しかし彼は、娘のベッドの中に、娘が残したメモを見つけたのです。
そこには、「愛とは何か」という「愛の定義」が記されていました。
それによると、愛する行為の第一が、
「赦す」
ということだったのです。
なぜかしら、レイチェルは死の1ヶ月前にそのメモを書いていたのです。
スコット氏は苦悩しながらも、娘の遺志として「赦す」という(おそらく最も困難な)道を選択しようと決意しました。
もちろん、その後、本当に赦せるまでに、何度も壁にぶち当たりました。
「赦す」ということは、人間的な意志だけでできることではなかったのでしょう。
彼が「赦そう」と身悶えする過程の中に、神様の霊が臨在されるのを感じるようになったとき、「赦し」が自分の中で揺るぎのないものになっていったというのです。
2002年8月、スコット氏は下院司法委員会の公聴会に招かれ、そこでスピーチをしました。
その時、誰もが、
「彼はきっと銃の存在に憎しみをぶつけ、NRA(全米ライフル協会)を非難するだろう」
と思っていたでしょう。
ところが彼のスピーチは、まったくおおよその予想を裏切るものだったのです。
「人類最初の暴力はカインがアべルを殺したことに始まります。悪いのは、カインが使った『棍棒』ではありません。カインが犯人であり、彼の心の中にその罪がありました」
「わが国に、いったい何が起きたというのですか。我々は神を愛することを拒否し、憎しみと暴力の扉を開けてしまったのです。
そしてコロンバインの悲劇が起こったのです。政治家はすぐにNRA(全米ライフル協会)を攻撃します。また個人の自由を制限する法律を作ろうとします。我々にそんな法律は必要ありません」
「コロンバイン高校で、学生たちが捧げた多くの祈りを、無駄にさせないでください。神から与えられた神と交流するする権利を否定するような、神聖なるものを軽視するような法律を持ったままで、新たな千年紀に突入しないでください。

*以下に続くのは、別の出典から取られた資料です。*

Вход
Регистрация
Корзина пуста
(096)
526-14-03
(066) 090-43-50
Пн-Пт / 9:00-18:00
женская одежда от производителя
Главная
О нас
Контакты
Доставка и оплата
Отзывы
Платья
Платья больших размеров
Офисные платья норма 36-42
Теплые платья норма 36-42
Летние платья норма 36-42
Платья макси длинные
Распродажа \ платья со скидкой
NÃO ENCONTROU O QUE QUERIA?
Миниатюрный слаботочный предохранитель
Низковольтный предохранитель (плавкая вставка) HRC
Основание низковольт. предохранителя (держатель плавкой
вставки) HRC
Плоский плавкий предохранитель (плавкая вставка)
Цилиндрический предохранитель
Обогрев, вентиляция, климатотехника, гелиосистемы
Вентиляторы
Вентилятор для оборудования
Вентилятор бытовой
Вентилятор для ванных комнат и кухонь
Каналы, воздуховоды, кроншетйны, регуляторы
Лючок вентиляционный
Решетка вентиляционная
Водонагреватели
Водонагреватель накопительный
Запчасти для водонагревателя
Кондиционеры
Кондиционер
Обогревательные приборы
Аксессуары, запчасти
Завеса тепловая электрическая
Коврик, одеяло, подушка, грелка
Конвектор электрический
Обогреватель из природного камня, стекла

NRA(全米ライフル協会)を攻撃している人たちよ、 私はあなたがたに、心から挑戦をします」
☆☆☆
私たちは、何か良からぬ事件が起き、不幸が襲ってくれば、
「あの人が悪い、あのシステムがおかしい」
と考えがちです。
しかしスコット氏は、
「棍棒が悪いのではない。それを使ったカインの心を直すしかないのだ」
と言ったのです。
どのように直すのでしょうか。
棍棒を振るってしまったカインを「赦す」しかない。
そして、彼のために「祈る」。
それが「基元節聖酒」。
棍棒を振るってしまった我々を「赦し」、「祈って」くださる。
私はどうすべきだろうか。
誰を「赦し」、誰のために「祈る」か。